UC Hastings LexLab Helps Law Students, Professionals Grasp New Privacy Laws

professional people posing in a conference room
Data privacy legal expert Lothar Determann (left) moderated a panel of data privacy professionals – Jeewon Kim Serrato, Mariam Abdel-Malek, Barbara Lawler, and Leila Golchehreh (left to right) – at a Privacy Day event co-hosted by LexLab at UC Hastings on Sept. 29.

As a center focused on law and innovation, UC Hastings LexLab is tackling the most pressing technology issues of the day, including how new California privacy laws could change the way businesses handle personal data for decades to come.

To help law students and data professionals better understand the new laws, LexLab this fall co-hosted an event – Privacy Day — that brought legal and technology experts to campus. The experts helped break down the new rules, explaining what they mean for small to large business in California and across the globe.

Drew Amerson is director of LexLab at UC Hastings.

“It’s important that our students not just understand the basics of the law but see how it is actually being put into practice” said LexLab Director Drew Amerson.
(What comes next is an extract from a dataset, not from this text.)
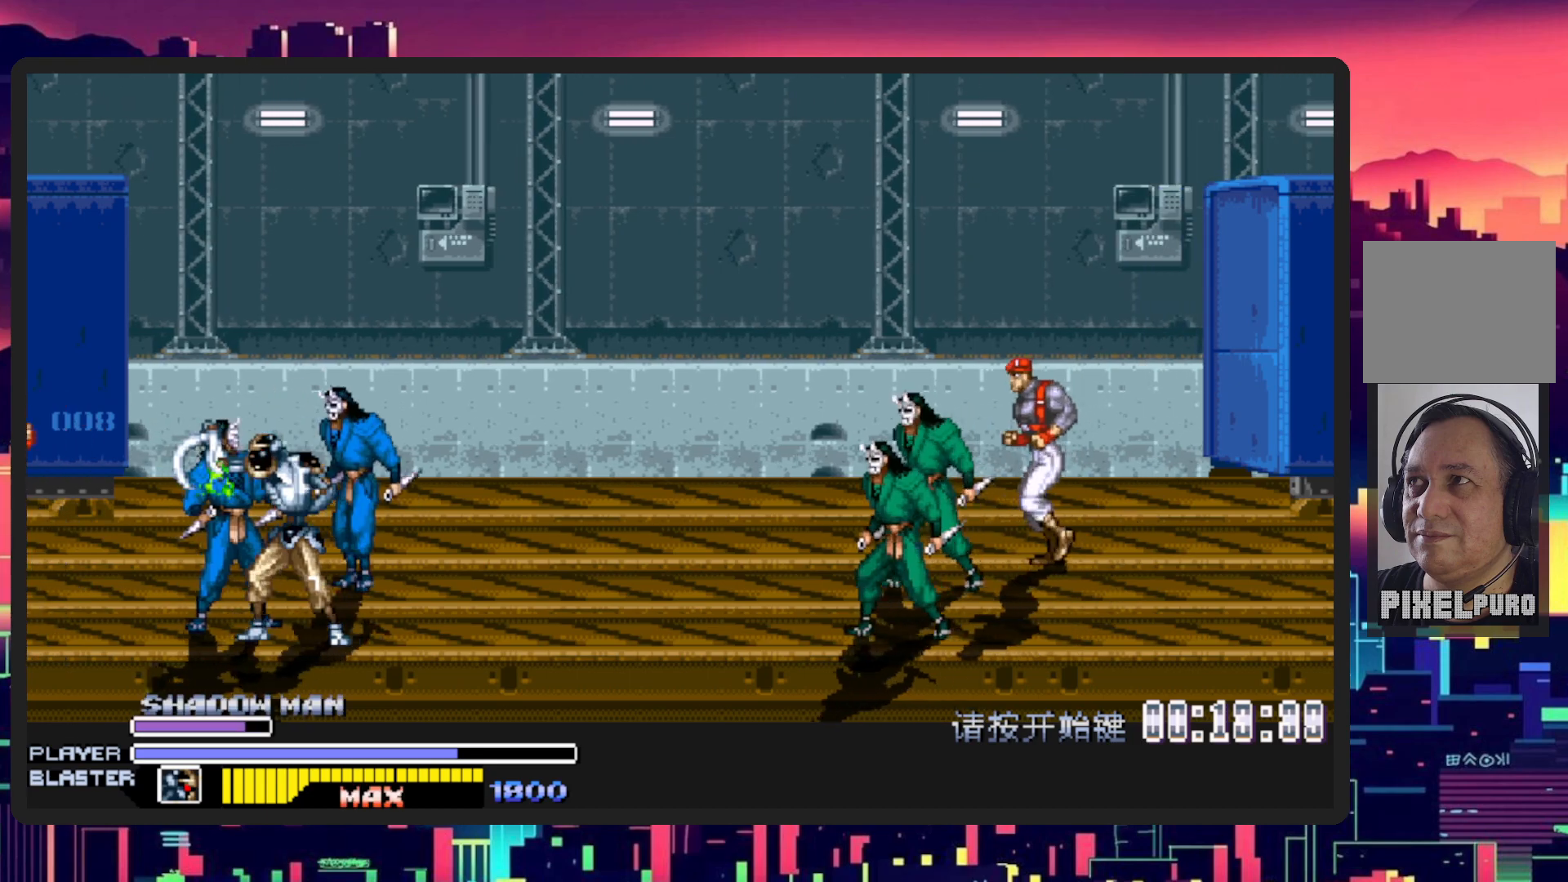
{"buttons": ["Y", "DPAD_LEFT"], "events": [[16, "Y", "up"], [67, "Y", "down"], [200, "Y", "up"], [250, "Y", "down"], [333, "Y", "up"], [367, "Y", "down"], [450, "Y", "up"], [500, "Y", "down"]]}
LexLab teamed up with the California Lawyers Association Privacy Law Section and the Silicon Valley and San Francisco Bay Chapters of the International Association of Privacy Professionals to host the in-person and online event on Sept. 29.

Regarded by most experts as the strongest privacy protections in the United States, California passed two laws over the last few years that limit what data companies can collect, use, share, and sell. Much of the conference was focused on the impact of these two laws – the California Consumer Privacy Act (CCPA) of 2018 and the California Privacy Rights Act (CPRA) of 2020. Key provisions of the CPRA will take effect in January 2023.

man with long hair and glasses stands near table of professional women
Lothar Determann gave the keynote speech and moderated a panel of data privacy experts.

Keynote speaker Lothar Determann, the author of five books on data privacy laws, explained how the CPRA expands the definition of “personal data” and places new restrictions on certain companies. Determan has been practicing and teaching in the field since 1998.

A panel of data privacy experts discussed the practical steps businesses must take to comply and avoid harsh civil penalties. One panel member – Mariam Abdel-Malek, a director in Privacy Legal at Pinterest – said businesses will have two options: stop selling or sharing data, or continue the practice but give users the power to opt out.

Mariam Abdel-Malek is a director within Privacy Legal at Pinterest.

“Perhaps this company doesn’t want to make the statement that they sell or share data,” Abdel-Malek said. “They might prioritize the PR benefit of not having to make that statement over the revenue impact.”

Lydia de la Torre, a board member of the California Privacy Protection Agency who teaches a course on comparative privacy law at UC Hastings, discussed other recent changes to data privacy laws, including in Europe, in a conversation with Alastair MacTaggart, board chair and founder of Californians for Consumer Privacy.

UC Hastings LexLab Director Drew Amerson led a discussion between Lydia de la Torre and Alastair Mactaggart.

Mactaggart, who led efforts to pass the two California privacy laws, said he expects the regulations will shape national policy for years to come. De la Torre voiced concern about another privacy issue – the potential for law enforcement in certain states to use women’s private data to prosecute them for seeking abortion care.

Hannibal Huntley ’23, a student in the Technology and Innovation in Law concentration at UC Hastings, said he gained valuable knowledge from the exchange about an expanding field of law that promises to offer exciting careers for future lawyers.

“Privacy is a rapidly growing field of regulation, both in Europe and in California, and thus throughout the rest of the U.S.,” Huntley said. “The California Consumer Protection Act will lead to a burgeoning of in-house regulatory compliance jobs and an entire new sector of privacy compliance-focused firms.”